Treat bearer tokens as NHI credentials with explicit scope, ownership, and expiry, then add controls that verify request origin for the most sensitive integrations. Rotation alone is not enough if a stolen token can still replay successfully. The operational goal is to shrink blast radius, shorten exposure, and make impersonation detectable before it becomes a business incident.
Why This Matters for Security Teams
Bearer tokens are not just convenient API artifacts. For AI agents and SaaS integrations, they function as Non-Human Identity credentials with the power to act, retrieve, and sometimes chain into more privileged systems. That makes them a governance issue, not only a secrets-management issue. The risk is amplified when an agent can continue working after the original task changes, because token replay still looks legitimate unless request origin, context, and intent are checked. NIST’s NIST AI Risk Management Framework is useful here because it frames governance as an ongoing control problem, not a one-time issuance event.
The practical failure mode is familiar: teams rotate tokens, store them in a vault, and assume that equals control. It does not. A stolen bearer token is still a bearer token until it expires or is actively rejected by policy. That is why OWASP NHI Top 10 and the Salesloft OAuth token breach matter so much: they show how token abuse turns into downstream data access fast, even when the original integration looked routine. In practice, many security teams encounter token abuse only after a third-party compromise or agent overreach has already widened the blast radius, rather than through intentional policy design.
How It Works in Practice
Security teams should govern bearer tokens as scoped NHI credentials tied to a named owner, a specific workload, and a defined expiry window. For AI agents, current guidance suggests moving away from long-lived static secrets and toward just-in-time, short-lived credentials that are issued per task and revoked when the task completes. That is especially important when agents can act autonomously, because pre-defined role memberships do not capture changing intent, chained tool use, or unexpected lateral movement.
A workable pattern usually includes four layers:
- Issue the token only when the agent starts a bounded task.
- Bind the token to workload identity, such as SPIFFE-style identity or OIDC-backed proof of workload posture.
- Evaluate intent or context at request time, rather than trusting a fixed RBAC grant.
- Revoke or expire the token as soon as the job finishes, fails, or changes scope.
This is where OWASP Agentic AI Top 10 and CSA MAESTRO agentic AI threat modeling framework are useful: both reinforce that the control objective is not merely secrecy, but limiting what an autonomous system can do with valid access. The AI Agents: The New Attack Surface report is a useful benchmark because it shows how often agents act beyond intended scope. If 80% of organisations have already seen that behavior, then static token governance is not enough. In practice, many environments struggle when bearer tokens are shared across multiple agents or reused by SaaS automation because there is no reliable way to distinguish legitimate repeat use from token replay after compromise.
Common Variations and Edge Cases
Tighter token controls often increase operational overhead, requiring organisations to balance faster automation against more frequent issuance, audit, and revocation. That tradeoff is real, especially in high-volume SaaS-to-SaaS integrations where a short TTL can create brittle workflows if the integration was built for long-lived credentials. Best practice is evolving, and there is no universal standard for this yet, but the direction is clear: reduce standing access and make every use of the token justify itself.

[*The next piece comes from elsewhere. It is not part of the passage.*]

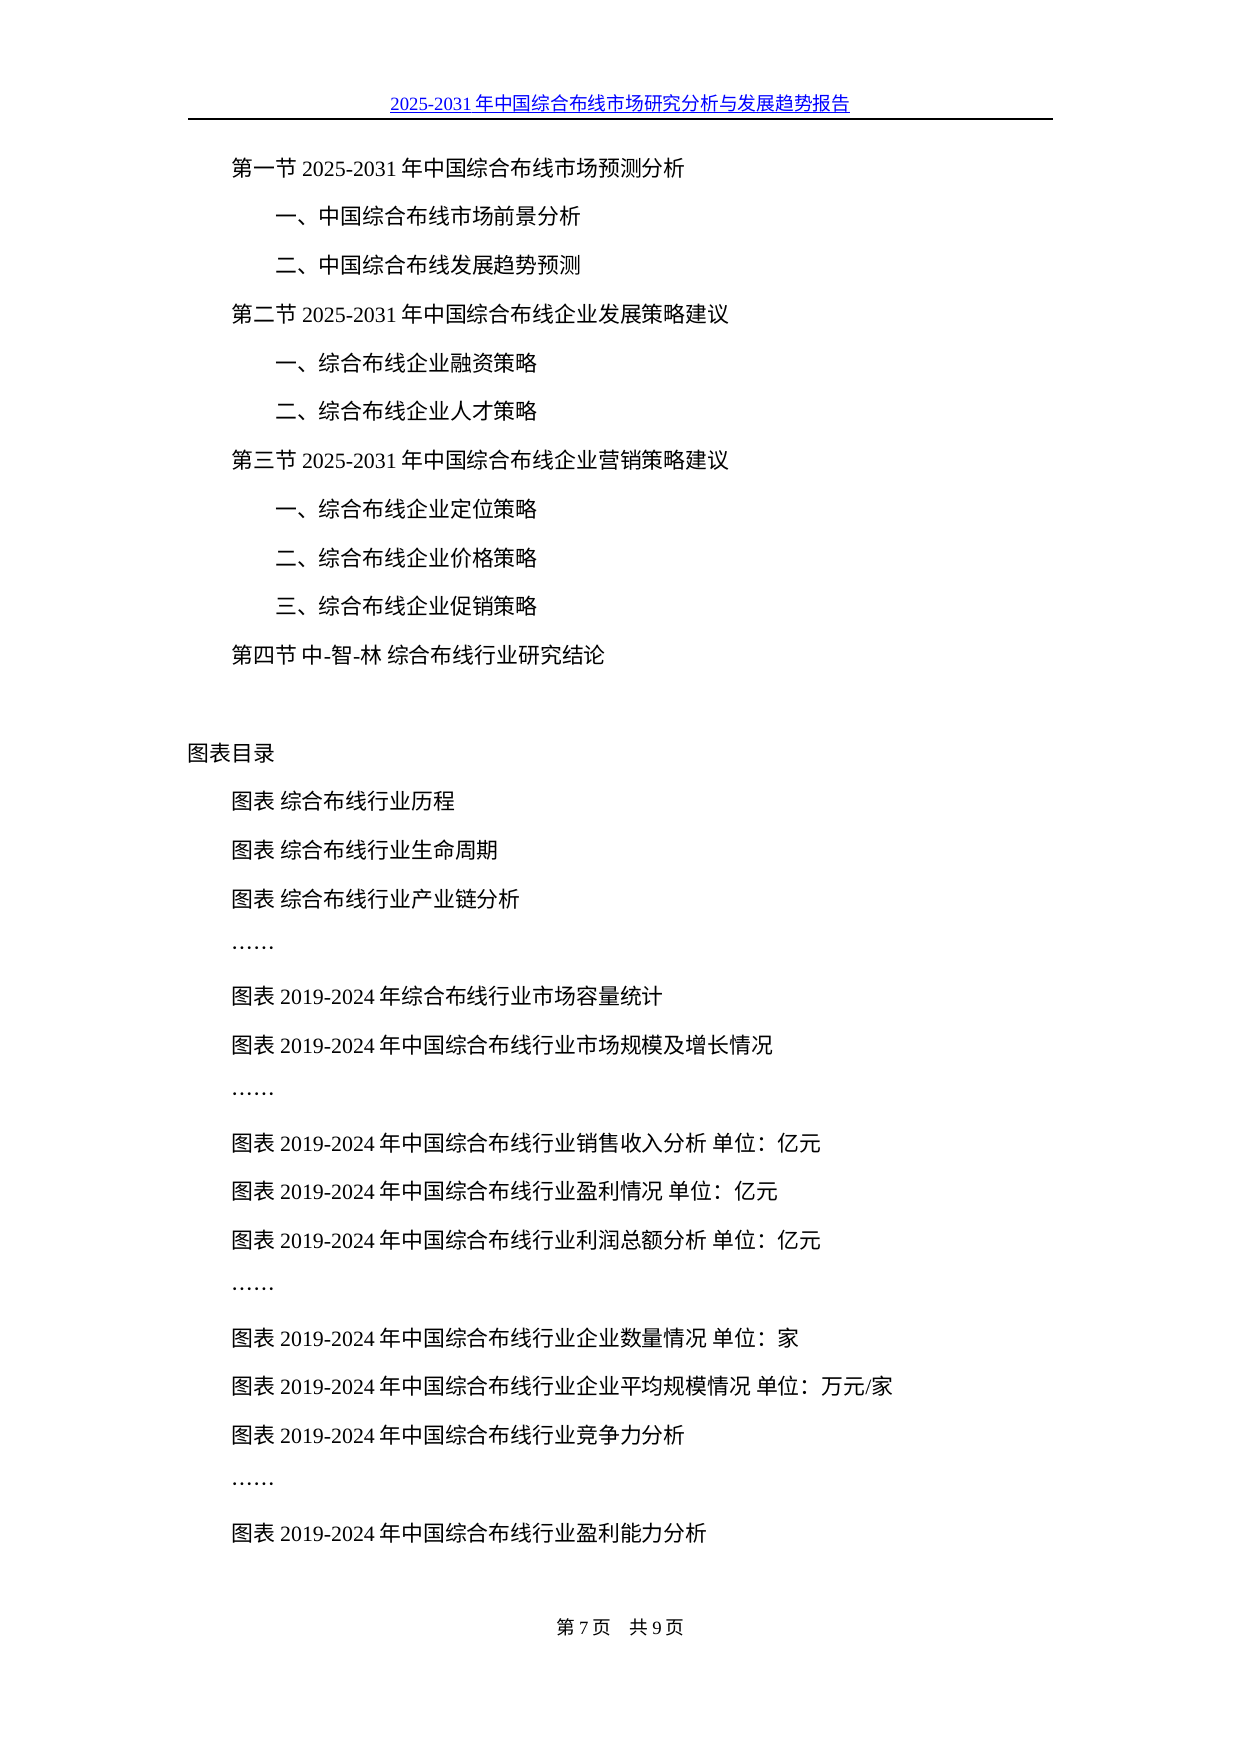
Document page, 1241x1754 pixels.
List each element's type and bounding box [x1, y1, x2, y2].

text [187, 150, 1053, 1548]
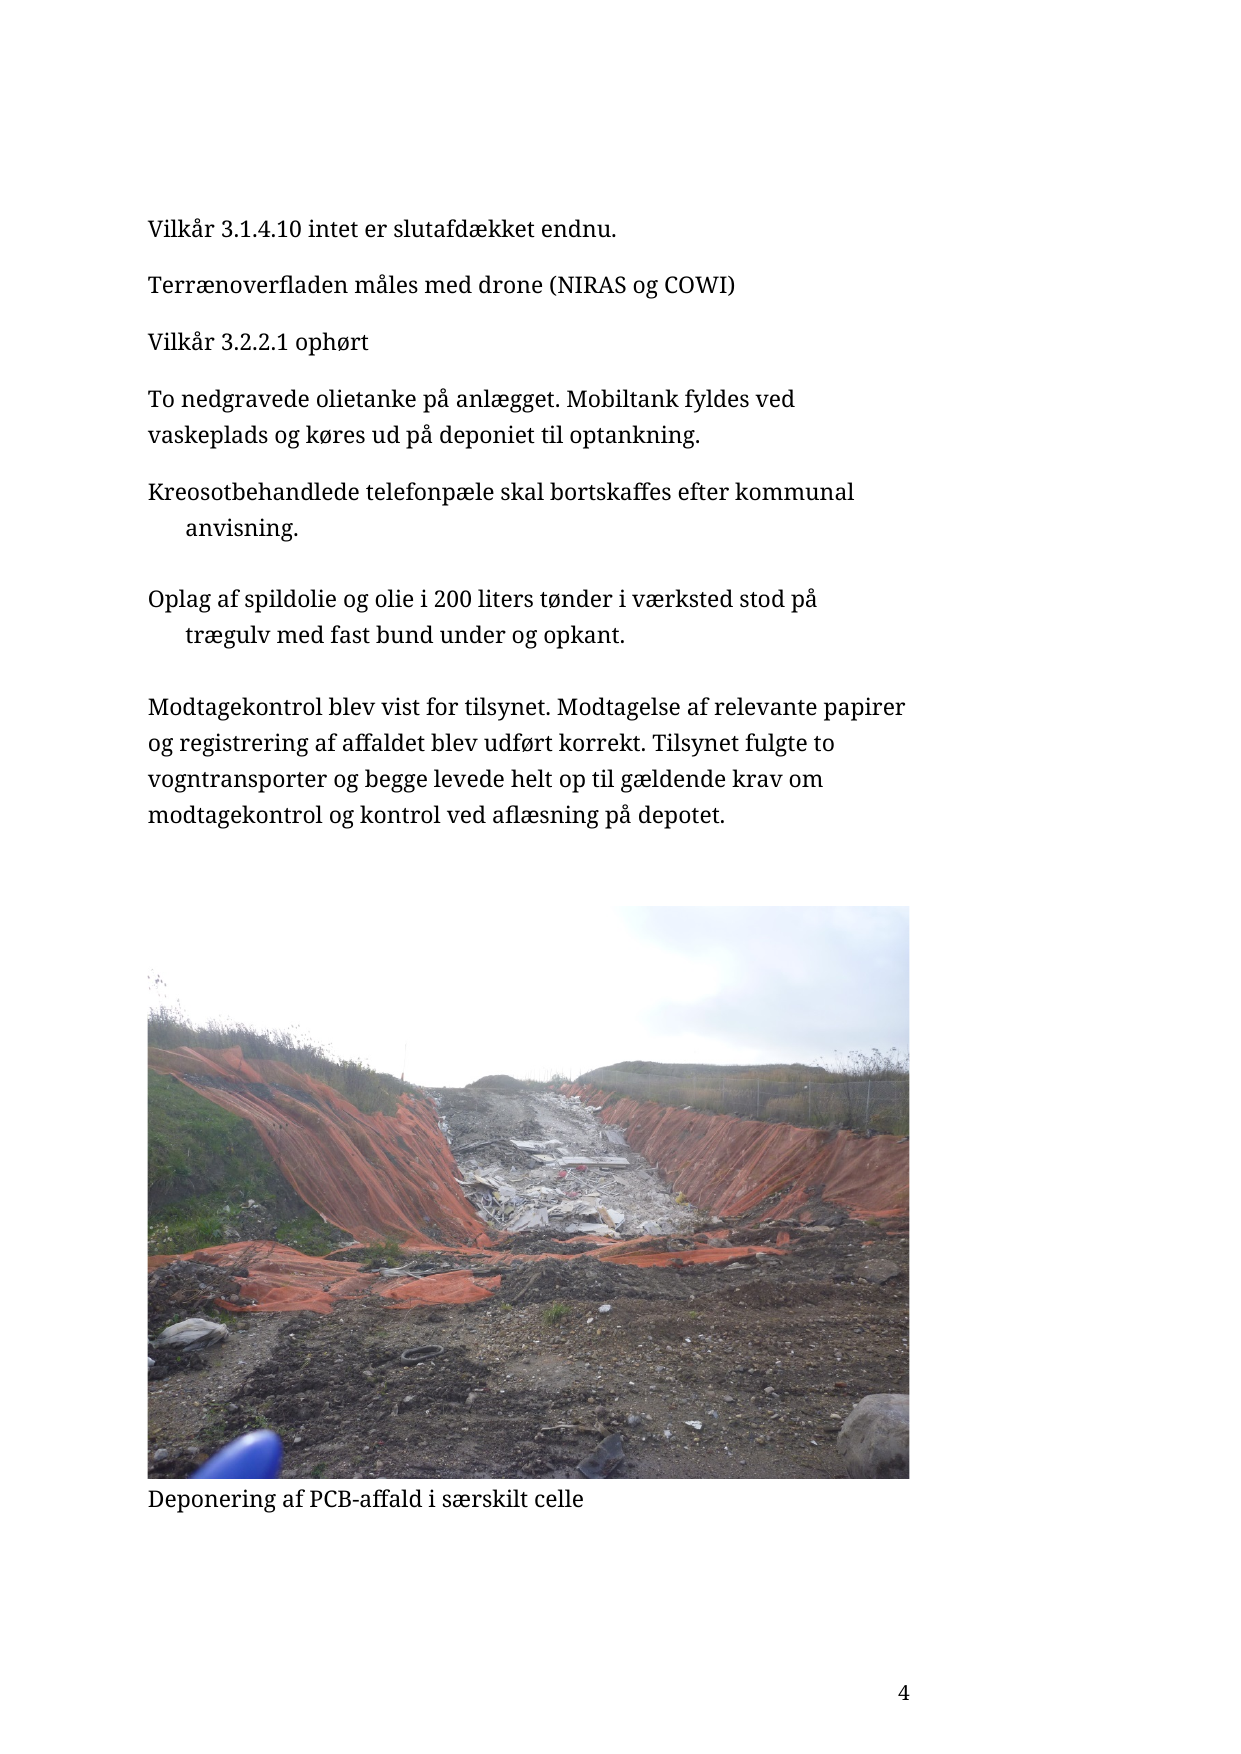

Edge cases usually appear in three places. First, service meshes and internal agent platforms may already have strong workload identity, but still hand out bearer tokens for the final API call, which reintroduces replay risk. Second, human-in-the-loop workflows can blur ownership if one token is reused by an operator and an agent, making attribution messy. Third, high-trust integrations such as finance, customer support, or admin automation may need stronger request-origin verification than general-purpose business apps. That is where The State of Secrets Sprawl 2026 is relevant: leaked AI-related credentials surged 81.5% year-over-year, showing how quickly token exposure can outpace detection.
For teams formalising governance, the safest interpretation is to treat bearer tokens as temporary capabilities, not identities. Pair them with policy-as-code, per-request evaluation, and narrow scope. If a system cannot explain which agent used which token, for what intent, and under what approval path, then the control has already failed. These controls tend to break down when multiple autonomous agents share a single integration account because attribution, revocation, and containment all become ambiguous at the same time.
Standards & Framework Alignment
This section maps relevant standards and security frameworks to the operational risks and controls described in this guidance.
OWASP Agentic AI Top 10 and CSA MAESTRO address the attack and risk surface, while NIST AI RMF set the governance and control requirements practitioners need to meet.
| Framework | Control / Reference | Relevance |
|---|---|---|
| OWASP Agentic AI Top 10 | A2 | Agent misuse and excessive tool access map directly to token governance risk. |
| CSA MAESTRO | T1 | MAESTRO addresses agent threat modeling and runtime control for autonomous systems. |
| NIST AI RMF | AIRMF governance supports accountability for AI-enabled token use and oversight. |
Bind tokens to task intent, scope, and expiry so agents cannot reuse broad access outside approval.